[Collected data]
★ ★ ★

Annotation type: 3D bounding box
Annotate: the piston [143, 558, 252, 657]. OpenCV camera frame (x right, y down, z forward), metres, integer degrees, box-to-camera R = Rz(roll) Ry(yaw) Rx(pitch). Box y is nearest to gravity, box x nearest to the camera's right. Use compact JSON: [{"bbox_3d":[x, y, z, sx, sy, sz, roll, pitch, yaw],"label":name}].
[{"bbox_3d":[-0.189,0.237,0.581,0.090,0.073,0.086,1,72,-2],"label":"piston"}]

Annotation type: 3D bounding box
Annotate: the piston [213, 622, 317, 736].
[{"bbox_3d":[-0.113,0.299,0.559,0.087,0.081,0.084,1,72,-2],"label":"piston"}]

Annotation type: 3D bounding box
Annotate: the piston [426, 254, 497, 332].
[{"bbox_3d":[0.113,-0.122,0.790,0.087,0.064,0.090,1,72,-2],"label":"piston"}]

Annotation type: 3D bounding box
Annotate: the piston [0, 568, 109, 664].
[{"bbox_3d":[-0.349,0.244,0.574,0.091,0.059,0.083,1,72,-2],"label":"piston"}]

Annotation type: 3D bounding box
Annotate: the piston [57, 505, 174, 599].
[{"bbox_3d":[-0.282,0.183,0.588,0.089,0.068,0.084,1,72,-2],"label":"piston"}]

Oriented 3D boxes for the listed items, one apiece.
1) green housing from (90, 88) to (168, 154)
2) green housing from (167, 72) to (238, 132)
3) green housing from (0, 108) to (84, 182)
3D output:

★ ★ ★

** Task details **
Write out each line exactly, as it is shown above.

** Response **
Annotation type: 3D bounding box
Annotate: the piston [143, 558, 252, 657]. OpenCV camera frame (x right, y down, z forward), metres, integer degrees, box-to-camera R = Rz(roll) Ry(yaw) Rx(pitch). Box y is nearest to gravity, box x nearest to the camera's right. Use compact JSON: [{"bbox_3d":[x, y, z, sx, sy, sz, roll, pitch, yaw],"label":name}].
[{"bbox_3d":[-0.189,0.237,0.581,0.090,0.073,0.086,1,72,-2],"label":"piston"}]

Annotation type: 3D bounding box
Annotate: the piston [213, 622, 317, 736].
[{"bbox_3d":[-0.113,0.299,0.559,0.087,0.081,0.084,1,72,-2],"label":"piston"}]

Annotation type: 3D bounding box
Annotate: the piston [426, 254, 497, 332].
[{"bbox_3d":[0.113,-0.122,0.790,0.087,0.064,0.090,1,72,-2],"label":"piston"}]

Annotation type: 3D bounding box
Annotate: the piston [0, 568, 109, 664].
[{"bbox_3d":[-0.349,0.244,0.574,0.091,0.059,0.083,1,72,-2],"label":"piston"}]

Annotation type: 3D bounding box
Annotate: the piston [57, 505, 174, 599].
[{"bbox_3d":[-0.282,0.183,0.588,0.089,0.068,0.084,1,72,-2],"label":"piston"}]

Oriented 3D boxes for the listed items, one apiece.
1) green housing from (90, 88) to (168, 154)
2) green housing from (167, 72) to (238, 132)
3) green housing from (0, 108) to (84, 182)
3D output:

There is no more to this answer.